◆ Exercise data
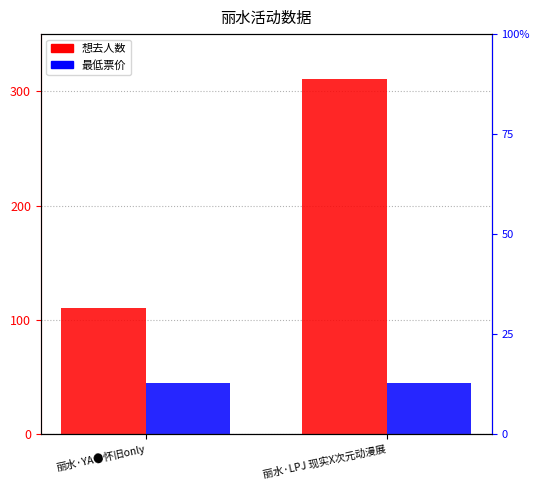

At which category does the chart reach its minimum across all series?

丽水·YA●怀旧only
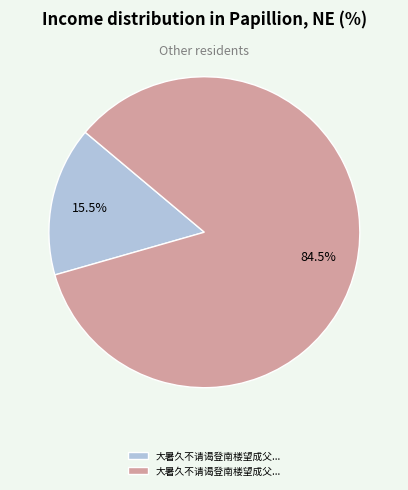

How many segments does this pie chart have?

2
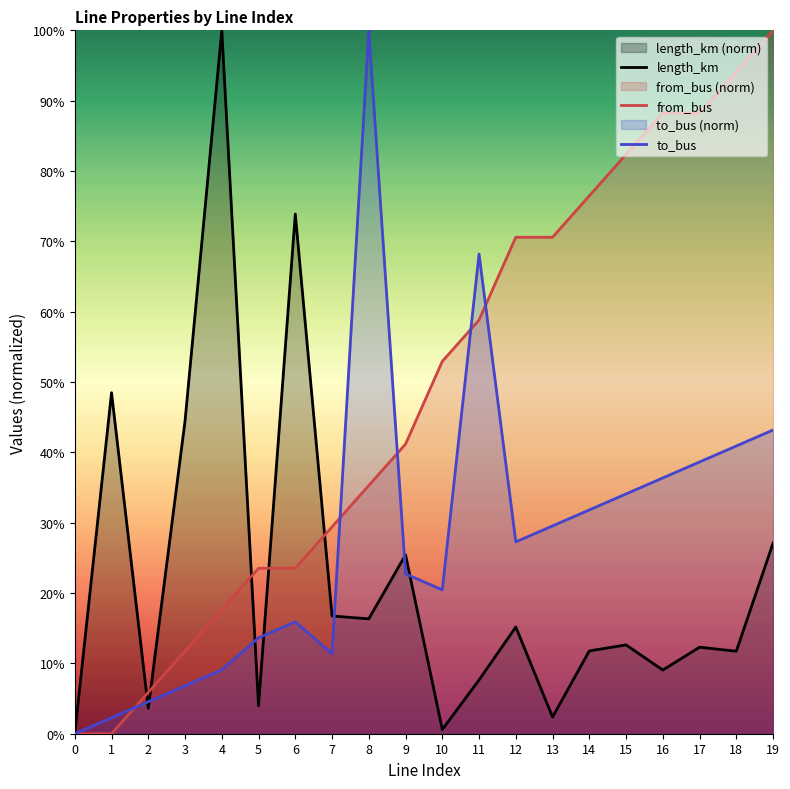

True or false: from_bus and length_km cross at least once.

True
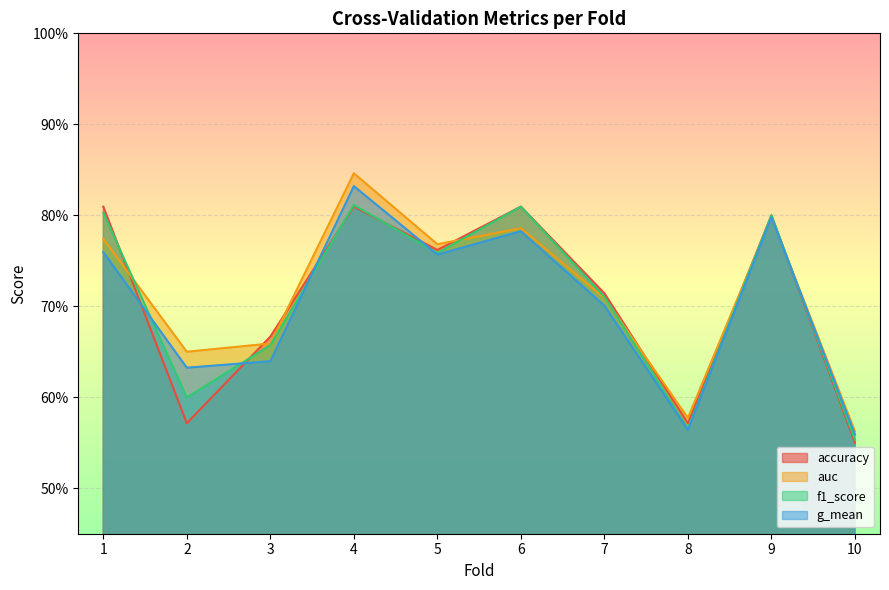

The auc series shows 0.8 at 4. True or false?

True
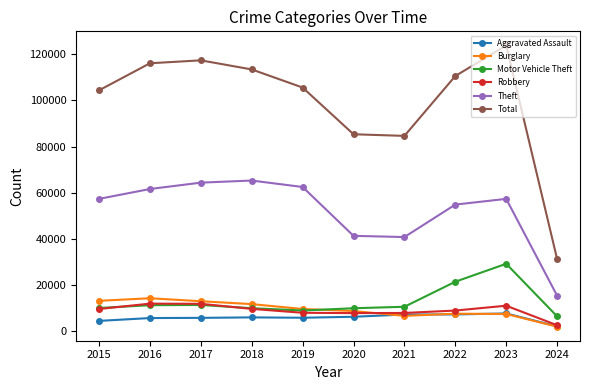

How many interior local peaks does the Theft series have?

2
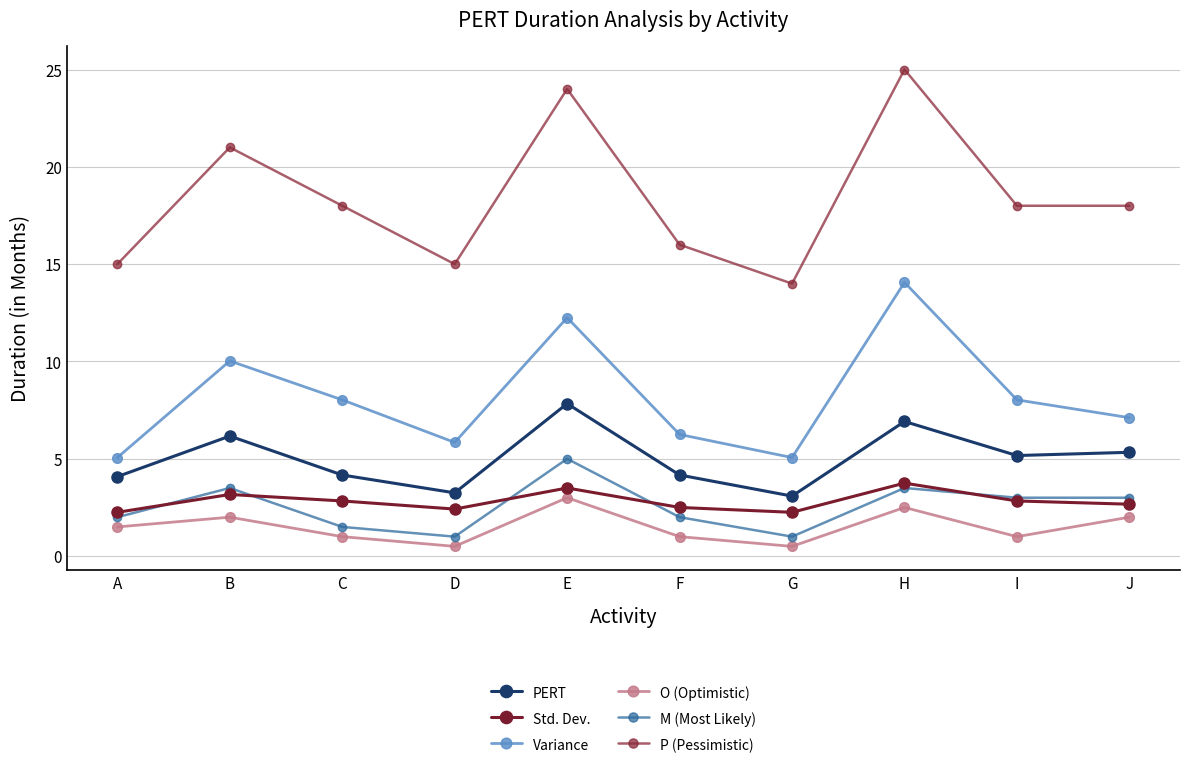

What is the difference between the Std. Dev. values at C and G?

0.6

--

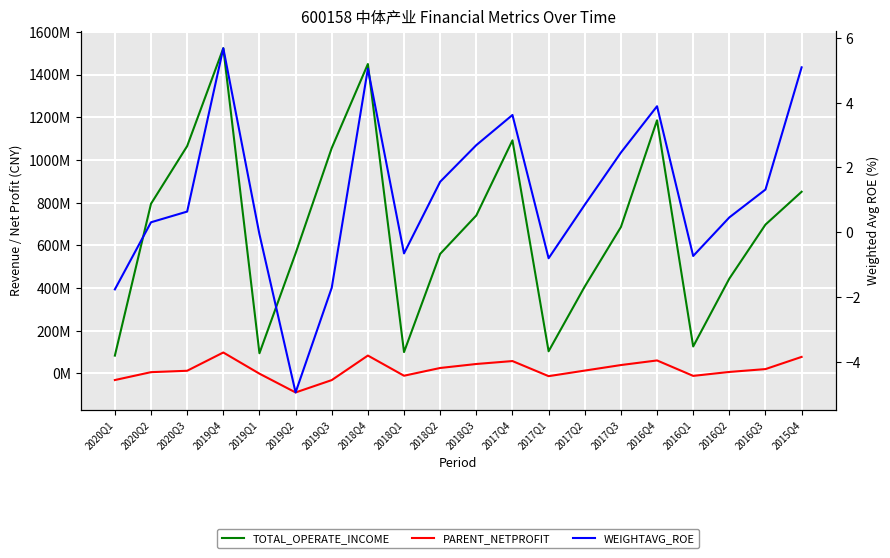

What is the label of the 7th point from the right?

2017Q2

◆ What you are asked to do
Rewrite the lines between the one holding "丽水·YA●怀旧only" and the one holding "What is the difference", inclusive, changing "True or false" to "Yes or no" and leaving everything else unchanged. Leave the pictures out of your answer.

◆ Task answer
丽水·YA●怀旧only

How many segments does this pie chart have?

2

Yes or no: from_bus and length_km cross at least once.

True

The auc series shows 0.8 at 4. Yes or no?

True

How many interior local peaks does the Theft series have?

2

What is the difference between the Std. Dev. values at C and G?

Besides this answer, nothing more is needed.